--- PROBLEM TO SOLVE ---
Reproduce every line of the listing below character for character, with no changes, omissions, or additions.
• • •
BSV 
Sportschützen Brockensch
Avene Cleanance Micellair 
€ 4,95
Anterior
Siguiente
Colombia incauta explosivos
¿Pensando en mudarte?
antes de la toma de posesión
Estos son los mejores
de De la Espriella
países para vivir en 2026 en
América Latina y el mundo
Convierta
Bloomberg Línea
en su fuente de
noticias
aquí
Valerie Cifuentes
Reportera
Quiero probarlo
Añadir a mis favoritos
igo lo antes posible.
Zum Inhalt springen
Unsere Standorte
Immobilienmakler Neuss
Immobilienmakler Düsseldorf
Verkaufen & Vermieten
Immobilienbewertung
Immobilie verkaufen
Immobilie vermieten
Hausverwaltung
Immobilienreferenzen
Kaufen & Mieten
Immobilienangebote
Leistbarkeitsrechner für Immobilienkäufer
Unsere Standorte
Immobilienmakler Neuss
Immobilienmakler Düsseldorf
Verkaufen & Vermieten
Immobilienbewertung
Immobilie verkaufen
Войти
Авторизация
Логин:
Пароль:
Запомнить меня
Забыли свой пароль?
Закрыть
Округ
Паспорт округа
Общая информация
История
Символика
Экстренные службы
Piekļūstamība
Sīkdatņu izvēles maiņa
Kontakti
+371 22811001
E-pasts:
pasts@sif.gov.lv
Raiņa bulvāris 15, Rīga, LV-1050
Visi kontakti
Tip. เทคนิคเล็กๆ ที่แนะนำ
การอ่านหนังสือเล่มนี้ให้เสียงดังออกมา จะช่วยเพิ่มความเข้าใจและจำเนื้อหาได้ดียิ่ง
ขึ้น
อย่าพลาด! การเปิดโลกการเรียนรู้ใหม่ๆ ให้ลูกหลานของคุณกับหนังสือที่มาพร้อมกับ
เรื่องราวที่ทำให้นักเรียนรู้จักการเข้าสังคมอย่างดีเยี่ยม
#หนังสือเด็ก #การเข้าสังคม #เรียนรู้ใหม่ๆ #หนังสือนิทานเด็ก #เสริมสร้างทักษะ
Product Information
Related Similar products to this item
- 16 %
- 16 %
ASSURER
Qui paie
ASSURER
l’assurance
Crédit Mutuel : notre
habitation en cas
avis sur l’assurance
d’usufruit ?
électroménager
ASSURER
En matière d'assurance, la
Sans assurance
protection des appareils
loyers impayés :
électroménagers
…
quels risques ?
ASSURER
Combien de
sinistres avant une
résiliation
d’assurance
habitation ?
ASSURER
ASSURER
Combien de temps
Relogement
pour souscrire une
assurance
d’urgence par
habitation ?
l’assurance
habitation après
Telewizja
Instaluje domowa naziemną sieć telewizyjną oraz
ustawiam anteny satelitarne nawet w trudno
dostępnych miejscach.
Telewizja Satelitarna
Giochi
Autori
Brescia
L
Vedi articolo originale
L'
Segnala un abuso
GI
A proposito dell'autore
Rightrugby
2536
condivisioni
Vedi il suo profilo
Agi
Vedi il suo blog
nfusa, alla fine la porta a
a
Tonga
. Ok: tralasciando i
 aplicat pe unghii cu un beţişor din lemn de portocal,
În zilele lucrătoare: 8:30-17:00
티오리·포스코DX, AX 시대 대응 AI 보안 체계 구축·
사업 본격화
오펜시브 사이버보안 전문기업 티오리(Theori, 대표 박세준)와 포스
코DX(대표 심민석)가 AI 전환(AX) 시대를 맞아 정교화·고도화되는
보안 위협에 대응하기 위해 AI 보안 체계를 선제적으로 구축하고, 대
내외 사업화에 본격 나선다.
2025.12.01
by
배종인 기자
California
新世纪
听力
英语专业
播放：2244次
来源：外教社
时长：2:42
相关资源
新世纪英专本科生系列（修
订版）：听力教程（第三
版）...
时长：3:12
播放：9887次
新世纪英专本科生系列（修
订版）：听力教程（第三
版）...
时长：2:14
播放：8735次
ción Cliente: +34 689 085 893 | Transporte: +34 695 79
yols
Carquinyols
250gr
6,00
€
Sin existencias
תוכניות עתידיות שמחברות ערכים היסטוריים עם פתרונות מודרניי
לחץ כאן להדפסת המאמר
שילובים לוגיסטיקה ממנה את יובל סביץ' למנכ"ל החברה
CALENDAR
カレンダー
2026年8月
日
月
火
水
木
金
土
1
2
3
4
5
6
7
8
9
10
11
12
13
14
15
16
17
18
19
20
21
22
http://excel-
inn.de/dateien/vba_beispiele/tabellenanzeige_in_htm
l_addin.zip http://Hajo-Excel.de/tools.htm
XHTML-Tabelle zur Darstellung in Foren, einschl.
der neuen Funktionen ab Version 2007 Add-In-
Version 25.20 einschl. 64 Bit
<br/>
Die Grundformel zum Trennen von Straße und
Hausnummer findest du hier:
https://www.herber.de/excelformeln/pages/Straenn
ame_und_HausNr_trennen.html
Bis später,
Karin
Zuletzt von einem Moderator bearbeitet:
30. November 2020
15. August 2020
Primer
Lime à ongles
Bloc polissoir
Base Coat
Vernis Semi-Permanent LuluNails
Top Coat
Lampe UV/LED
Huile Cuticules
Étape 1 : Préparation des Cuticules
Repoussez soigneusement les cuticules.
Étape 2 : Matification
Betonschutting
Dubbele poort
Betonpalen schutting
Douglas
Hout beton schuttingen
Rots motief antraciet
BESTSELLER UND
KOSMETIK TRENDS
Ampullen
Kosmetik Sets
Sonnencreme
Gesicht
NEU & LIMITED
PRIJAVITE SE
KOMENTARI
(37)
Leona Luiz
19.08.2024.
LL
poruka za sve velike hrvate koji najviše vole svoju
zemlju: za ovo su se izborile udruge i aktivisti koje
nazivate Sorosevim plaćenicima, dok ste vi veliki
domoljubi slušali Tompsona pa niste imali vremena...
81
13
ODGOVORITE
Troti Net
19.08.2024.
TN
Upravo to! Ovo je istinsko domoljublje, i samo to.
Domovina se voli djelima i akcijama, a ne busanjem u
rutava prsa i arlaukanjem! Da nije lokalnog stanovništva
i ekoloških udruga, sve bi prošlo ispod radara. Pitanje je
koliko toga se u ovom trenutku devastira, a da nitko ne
• • •
--- EXPECTED ANSWER ---
BSV 
Sportschützen Brockensch
Avene Cleanance Micellair 
€ 4,95
Anterior
Siguiente
Colombia incauta explosivos
¿Pensando en mudarte?
antes de la toma de posesión
Estos son los mejores
de De la Espriella
países para vivir en 2026 en
América Latina y el mundo
Convierta
Bloomberg Línea
en su fuente de
noticias
aquí
Valerie Cifuentes
Reportera
Quiero probarlo
Añadir a mis favoritos
igo lo antes posible.
Zum Inhalt springen
Unsere Standorte
Immobilienmakler Neuss
Immobilienmakler Düsseldorf
Verkaufen & Vermieten
Immobilienbewertung
Immobilie verkaufen
Immobilie vermieten
Hausverwaltung
Immobilienreferenzen
Kaufen & Mieten
Immobilienangebote
Leistbarkeitsrechner für Immobilienkäufer
Unsere Standorte
Immobilienmakler Neuss
Immobilienmakler Düsseldorf
Verkaufen & Vermieten
Immobilienbewertung
Immobilie verkaufen
Войти
Авторизация
Логин:
Пароль:
Запомнить меня
Забыли свой пароль?
Закрыть
Округ
Паспорт округа
Общая информация
История
Символика
Экстренные службы
Piekļūstamība
Sīkdatņu izvēles maiņa
Kontakti
+371 22811001
E-pasts:
pasts@sif.gov.lv
Raiņa bulvāris 15, Rīga, LV-1050
Visi kontakti
Tip. เทคนิคเล็กๆ ที่แนะนำ
การอ่านหนังสือเล่มนี้ให้เสียงดังออกมา จะช่วยเพิ่มความเข้าใจและจำเนื้อหาได้ดียิ่ง
ขึ้น
อย่าพลาด! การเปิดโลกการเรียนรู้ใหม่ๆ ให้ลูกหลานของคุณกับหนังสือที่มาพร้อมกับ
เรื่องราวที่ทำให้นักเรียนรู้จักการเข้าสังคมอย่างดีเยี่ยม
#หนังสือเด็ก #การเข้าสังคม #เรียนรู้ใหม่ๆ #หนังสือนิทานเด็ก #เสริมสร้างทักษะ
Product Information
Related Similar products to this item
- 16 %
- 16 %
ASSURER
Qui paie
ASSURER
l’assurance
Crédit Mutuel : notre
habitation en cas
avis sur l’assurance
d’usufruit ?
électroménager
ASSURER
En matière d'assurance, la
Sans assurance
protection des appareils
loyers impayés :
électroménagers
…
quels risques ?
ASSURER
Combien de
sinistres avant une
résiliation
d’assurance
habitation ?
ASSURER
ASSURER
Combien de temps
Relogement
pour souscrire une
assurance
d’urgence par
habitation ?
l’assurance
habitation après
Telewizja
Instaluje domowa naziemną sieć telewizyjną oraz
ustawiam anteny satelitarne nawet w trudno
dostępnych miejscach.
Telewizja Satelitarna
Giochi
Autori
Brescia
L
Vedi articolo originale
L'
Segnala un abuso
GI
A proposito dell'autore
Rightrugby
2536
condivisioni
Vedi il suo profilo
Agi
Vedi il suo blog
nfusa, alla fine la porta a
a
Tonga
. Ok: tralasciando i
 aplicat pe unghii cu un beţişor din lemn de portocal,
În zilele lucrătoare: 8:30-17:00
티오리·포스코DX, AX 시대 대응 AI 보안 체계 구축·
사업 본격화
오펜시브 사이버보안 전문기업 티오리(Theori, 대표 박세준)와 포스
코DX(대표 심민석)가 AI 전환(AX) 시대를 맞아 정교화·고도화되는
보안 위협에 대응하기 위해 AI 보안 체계를 선제적으로 구축하고, 대
내외 사업화에 본격 나선다.
2025.12.01
by
배종인 기자
California
新世纪
听力
英语专业
播放：2244次
来源：外教社
时长：2:42
相关资源
新世纪英专本科生系列（修
订版）：听力教程（第三
版）...
时长：3:12
播放：9887次
新世纪英专本科生系列（修
订版）：听力教程（第三
版）...
时长：2:14
播放：8735次
ción Cliente: +34 689 085 893 | Transporte: +34 695 79
yols
Carquinyols
250gr
6,00
€
Sin existencias
תוכניות עתידיות שמחברות ערכים היסטוריים עם פתרונות מודרניי
לחץ כאן להדפסת המאמר
שילובים לוגיסטיקה ממנה את יובל סביץ' למנכ"ל החברה
CALENDAR
カレンダー
2026年8月
日
月
火
水
木
金
土
1
2
3
4
5
6
7
8
9
10
11
12
13
14
15
16
17
18
19
20
21
22
http://excel-
inn.de/dateien/vba_beispiele/tabellenanzeige_in_htm
l_addin.zip http://Hajo-Excel.de/tools.htm
XHTML-Tabelle zur Darstellung in Foren, einschl.
der neuen Funktionen ab Version 2007 Add-In-
Version 25.20 einschl. 64 Bit
<br/>
Die Grundformel zum Trennen von Straße und
Hausnummer findest du hier:
https://www.herber.de/excelformeln/pages/Straenn
ame_und_HausNr_trennen.html
Bis später,
Karin
Zuletzt von einem Moderator bearbeitet:
30. November 2020
15. August 2020
Primer
Lime à ongles
Bloc polissoir
Base Coat
Vernis Semi-Permanent LuluNails
Top Coat
Lampe UV/LED
Huile Cuticules
Étape 1 : Préparation des Cuticules
Repoussez soigneusement les cuticules.
Étape 2 : Matification
Betonschutting
Dubbele poort
Betonpalen schutting
Douglas
Hout beton schuttingen
Rots motief antraciet
BESTSELLER UND
KOSMETIK TRENDS
Ampullen
Kosmetik Sets
Sonnencreme
Gesicht
NEU & LIMITED
PRIJAVITE SE
KOMENTARI
(37)
Leona Luiz
19.08.2024.
LL
poruka za sve velike hrvate koji najviše vole svoju
zemlju: za ovo su se izborile udruge i aktivisti koje
nazivate Sorosevim plaćenicima, dok ste vi veliki
domoljubi slušali Tompsona pa niste imali vremena...
81
13
ODGOVORITE
Troti Net
19.08.2024.
TN
Upravo to! Ovo je istinsko domoljublje, i samo to.
Domovina se voli djelima i akcijama, a ne busanjem u
rutava prsa i arlaukanjem! Da nije lokalnog stanovništva
i ekoloških udruga, sve bi prošlo ispod radara. Pitanje je
koliko toga se u ovom trenutku devastira, a da nitko ne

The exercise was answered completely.